What the task requires:
Extract all lines that hold "along" from the records below.

Information shown:
_ _ _
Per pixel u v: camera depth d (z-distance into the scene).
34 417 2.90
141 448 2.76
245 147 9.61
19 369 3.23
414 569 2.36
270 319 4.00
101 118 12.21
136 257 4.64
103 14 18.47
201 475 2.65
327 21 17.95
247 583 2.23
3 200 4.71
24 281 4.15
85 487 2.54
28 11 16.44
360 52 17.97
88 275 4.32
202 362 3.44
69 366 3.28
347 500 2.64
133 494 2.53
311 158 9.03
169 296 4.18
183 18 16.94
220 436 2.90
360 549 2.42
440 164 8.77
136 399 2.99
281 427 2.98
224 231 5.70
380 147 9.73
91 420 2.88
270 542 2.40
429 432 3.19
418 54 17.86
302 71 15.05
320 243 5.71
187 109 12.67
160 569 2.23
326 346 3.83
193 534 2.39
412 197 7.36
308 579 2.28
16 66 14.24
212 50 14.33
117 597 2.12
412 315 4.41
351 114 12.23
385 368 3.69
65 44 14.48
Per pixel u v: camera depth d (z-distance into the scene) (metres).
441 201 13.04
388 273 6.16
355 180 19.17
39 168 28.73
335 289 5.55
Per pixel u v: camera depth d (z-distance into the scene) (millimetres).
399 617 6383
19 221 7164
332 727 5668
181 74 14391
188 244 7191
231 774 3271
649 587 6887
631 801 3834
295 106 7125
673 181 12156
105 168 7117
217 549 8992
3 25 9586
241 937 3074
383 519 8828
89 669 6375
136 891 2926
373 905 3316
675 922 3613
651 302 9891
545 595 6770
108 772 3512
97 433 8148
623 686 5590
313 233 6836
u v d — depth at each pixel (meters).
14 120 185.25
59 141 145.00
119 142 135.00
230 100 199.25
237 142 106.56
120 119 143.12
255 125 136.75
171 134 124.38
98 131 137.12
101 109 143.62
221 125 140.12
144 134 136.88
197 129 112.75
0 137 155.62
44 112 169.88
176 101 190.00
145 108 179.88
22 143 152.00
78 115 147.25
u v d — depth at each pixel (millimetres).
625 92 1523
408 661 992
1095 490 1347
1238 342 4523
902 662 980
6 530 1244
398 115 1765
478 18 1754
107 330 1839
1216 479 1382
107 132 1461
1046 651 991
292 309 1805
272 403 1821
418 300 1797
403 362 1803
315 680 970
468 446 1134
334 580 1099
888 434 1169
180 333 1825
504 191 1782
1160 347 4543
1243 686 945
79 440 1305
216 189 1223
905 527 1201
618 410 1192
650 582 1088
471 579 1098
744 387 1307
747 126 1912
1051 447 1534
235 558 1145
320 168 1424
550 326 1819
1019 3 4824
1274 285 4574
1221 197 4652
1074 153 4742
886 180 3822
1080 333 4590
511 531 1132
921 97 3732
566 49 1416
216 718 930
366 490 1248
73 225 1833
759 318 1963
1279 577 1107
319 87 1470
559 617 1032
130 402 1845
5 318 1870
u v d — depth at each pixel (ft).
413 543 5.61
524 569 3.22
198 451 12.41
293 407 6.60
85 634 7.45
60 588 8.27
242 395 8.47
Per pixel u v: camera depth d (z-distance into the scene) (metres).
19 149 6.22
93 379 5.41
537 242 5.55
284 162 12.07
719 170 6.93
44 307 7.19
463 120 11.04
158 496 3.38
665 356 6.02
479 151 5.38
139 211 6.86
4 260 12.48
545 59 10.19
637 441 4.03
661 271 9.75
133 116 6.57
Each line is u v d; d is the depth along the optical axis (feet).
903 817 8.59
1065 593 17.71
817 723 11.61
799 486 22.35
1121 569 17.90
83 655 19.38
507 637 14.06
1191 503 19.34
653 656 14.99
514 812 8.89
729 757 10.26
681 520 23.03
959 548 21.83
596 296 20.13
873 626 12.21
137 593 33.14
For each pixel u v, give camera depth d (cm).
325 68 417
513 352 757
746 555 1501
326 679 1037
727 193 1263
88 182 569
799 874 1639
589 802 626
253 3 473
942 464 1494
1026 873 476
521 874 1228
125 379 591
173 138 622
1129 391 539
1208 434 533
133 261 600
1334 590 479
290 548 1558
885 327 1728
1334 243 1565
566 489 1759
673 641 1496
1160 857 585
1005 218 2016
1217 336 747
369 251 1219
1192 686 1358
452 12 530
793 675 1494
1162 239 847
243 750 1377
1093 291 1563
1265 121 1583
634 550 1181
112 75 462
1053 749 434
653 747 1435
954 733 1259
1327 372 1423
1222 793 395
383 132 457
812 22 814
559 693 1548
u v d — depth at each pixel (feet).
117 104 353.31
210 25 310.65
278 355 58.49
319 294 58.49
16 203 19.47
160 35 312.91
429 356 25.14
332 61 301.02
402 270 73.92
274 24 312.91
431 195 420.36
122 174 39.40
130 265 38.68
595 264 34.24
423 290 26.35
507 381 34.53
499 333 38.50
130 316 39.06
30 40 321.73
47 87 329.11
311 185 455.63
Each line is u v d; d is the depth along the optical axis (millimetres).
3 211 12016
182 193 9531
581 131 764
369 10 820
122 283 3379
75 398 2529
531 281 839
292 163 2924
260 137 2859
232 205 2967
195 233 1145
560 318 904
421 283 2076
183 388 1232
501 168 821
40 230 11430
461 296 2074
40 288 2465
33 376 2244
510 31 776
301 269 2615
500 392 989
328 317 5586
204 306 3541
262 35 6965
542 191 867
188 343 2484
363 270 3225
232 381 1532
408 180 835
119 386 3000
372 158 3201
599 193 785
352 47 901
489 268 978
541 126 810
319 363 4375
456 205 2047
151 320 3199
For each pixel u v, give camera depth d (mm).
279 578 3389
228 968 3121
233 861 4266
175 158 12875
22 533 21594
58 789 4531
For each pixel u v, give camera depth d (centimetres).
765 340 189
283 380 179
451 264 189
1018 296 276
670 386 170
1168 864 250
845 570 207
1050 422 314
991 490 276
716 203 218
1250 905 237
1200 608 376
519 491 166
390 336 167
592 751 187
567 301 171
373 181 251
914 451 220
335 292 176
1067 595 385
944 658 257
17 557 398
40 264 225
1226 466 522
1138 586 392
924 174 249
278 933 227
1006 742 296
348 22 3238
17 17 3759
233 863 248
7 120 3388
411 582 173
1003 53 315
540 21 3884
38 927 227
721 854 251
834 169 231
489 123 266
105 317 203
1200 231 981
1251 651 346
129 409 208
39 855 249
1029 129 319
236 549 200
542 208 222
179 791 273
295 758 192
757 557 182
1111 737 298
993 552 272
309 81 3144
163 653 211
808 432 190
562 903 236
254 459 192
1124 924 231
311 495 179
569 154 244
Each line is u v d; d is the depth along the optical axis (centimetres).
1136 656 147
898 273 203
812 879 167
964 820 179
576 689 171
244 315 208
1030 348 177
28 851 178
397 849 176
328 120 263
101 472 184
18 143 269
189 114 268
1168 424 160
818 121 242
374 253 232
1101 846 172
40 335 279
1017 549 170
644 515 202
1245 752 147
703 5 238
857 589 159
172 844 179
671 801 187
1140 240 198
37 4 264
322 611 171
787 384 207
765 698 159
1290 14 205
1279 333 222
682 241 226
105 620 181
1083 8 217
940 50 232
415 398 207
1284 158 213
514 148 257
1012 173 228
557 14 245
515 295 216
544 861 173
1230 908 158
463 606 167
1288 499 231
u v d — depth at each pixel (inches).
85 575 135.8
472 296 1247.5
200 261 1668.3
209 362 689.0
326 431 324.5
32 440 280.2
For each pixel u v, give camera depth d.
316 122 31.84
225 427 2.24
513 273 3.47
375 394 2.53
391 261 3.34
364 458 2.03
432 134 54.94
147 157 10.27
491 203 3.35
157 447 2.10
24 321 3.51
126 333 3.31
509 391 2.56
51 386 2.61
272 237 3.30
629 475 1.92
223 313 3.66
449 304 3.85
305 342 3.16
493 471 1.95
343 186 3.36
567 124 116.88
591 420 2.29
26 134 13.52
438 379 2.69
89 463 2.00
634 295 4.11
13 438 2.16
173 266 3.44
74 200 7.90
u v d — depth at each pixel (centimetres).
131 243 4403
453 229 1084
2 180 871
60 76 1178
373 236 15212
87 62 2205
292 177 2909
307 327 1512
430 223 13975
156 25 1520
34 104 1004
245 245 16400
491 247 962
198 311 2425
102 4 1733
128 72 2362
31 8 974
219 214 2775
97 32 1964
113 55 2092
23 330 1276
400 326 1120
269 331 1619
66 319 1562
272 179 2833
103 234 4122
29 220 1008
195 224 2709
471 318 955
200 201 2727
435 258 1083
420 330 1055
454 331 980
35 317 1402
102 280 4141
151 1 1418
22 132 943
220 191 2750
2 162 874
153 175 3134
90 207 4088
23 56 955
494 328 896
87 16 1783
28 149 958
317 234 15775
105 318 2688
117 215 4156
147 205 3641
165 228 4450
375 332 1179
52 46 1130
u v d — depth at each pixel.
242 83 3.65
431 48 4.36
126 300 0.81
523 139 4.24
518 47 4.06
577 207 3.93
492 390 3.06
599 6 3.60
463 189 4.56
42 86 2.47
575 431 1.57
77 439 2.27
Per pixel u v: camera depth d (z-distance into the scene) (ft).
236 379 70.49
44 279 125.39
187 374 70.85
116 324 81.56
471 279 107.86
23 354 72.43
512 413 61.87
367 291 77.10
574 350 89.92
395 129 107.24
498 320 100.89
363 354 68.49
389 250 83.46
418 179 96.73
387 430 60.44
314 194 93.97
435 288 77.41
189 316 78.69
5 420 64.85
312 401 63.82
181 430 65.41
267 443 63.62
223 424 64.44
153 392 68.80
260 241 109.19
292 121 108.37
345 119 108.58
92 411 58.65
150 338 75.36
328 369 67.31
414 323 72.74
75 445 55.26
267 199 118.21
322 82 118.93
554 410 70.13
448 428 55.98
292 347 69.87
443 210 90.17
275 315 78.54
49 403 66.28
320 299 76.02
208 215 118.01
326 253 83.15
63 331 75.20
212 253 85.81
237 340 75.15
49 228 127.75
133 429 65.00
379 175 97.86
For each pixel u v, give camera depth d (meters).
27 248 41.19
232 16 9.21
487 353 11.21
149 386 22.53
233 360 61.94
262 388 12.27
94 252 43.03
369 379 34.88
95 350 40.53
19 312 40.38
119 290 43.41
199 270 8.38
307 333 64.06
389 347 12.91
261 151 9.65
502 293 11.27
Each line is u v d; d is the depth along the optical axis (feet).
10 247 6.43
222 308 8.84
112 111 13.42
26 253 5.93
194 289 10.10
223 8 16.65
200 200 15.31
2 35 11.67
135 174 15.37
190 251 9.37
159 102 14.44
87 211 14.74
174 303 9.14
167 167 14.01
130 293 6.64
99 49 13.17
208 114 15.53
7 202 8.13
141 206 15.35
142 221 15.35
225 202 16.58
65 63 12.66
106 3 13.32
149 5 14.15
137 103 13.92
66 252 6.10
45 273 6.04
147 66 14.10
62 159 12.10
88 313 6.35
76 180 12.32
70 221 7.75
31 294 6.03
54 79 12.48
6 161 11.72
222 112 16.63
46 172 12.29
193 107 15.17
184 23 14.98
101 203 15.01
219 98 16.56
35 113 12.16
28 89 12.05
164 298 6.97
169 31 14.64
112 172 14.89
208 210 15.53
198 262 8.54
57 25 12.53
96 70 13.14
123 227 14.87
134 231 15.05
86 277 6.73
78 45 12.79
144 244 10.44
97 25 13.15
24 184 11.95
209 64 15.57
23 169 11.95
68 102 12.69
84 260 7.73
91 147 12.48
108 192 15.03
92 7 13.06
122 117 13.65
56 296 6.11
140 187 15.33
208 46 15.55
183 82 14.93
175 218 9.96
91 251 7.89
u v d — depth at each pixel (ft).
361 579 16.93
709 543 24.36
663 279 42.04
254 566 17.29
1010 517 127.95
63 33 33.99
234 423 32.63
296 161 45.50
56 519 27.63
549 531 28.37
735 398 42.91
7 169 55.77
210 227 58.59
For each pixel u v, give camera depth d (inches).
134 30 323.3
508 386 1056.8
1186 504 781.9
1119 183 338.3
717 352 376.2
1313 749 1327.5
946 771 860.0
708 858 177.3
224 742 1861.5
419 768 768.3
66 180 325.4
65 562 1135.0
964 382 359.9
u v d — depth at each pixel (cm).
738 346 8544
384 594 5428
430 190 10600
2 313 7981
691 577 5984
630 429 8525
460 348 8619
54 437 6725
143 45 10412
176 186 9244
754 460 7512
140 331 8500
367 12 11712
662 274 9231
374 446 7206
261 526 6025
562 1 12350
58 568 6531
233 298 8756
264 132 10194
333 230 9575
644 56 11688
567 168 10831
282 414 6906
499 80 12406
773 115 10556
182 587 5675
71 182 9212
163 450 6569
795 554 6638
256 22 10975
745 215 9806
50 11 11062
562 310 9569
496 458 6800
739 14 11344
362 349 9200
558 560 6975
_ _ _
Task result:
Each line is u v d; d is the depth along the optical axis (feet).
Each line is u v d; d is the depth along the optical axis (millimetres).
Each line is u v d; d is the depth along the optical axis (centimetres).
Each line is u v d; d is the depth along the optical axis (feet).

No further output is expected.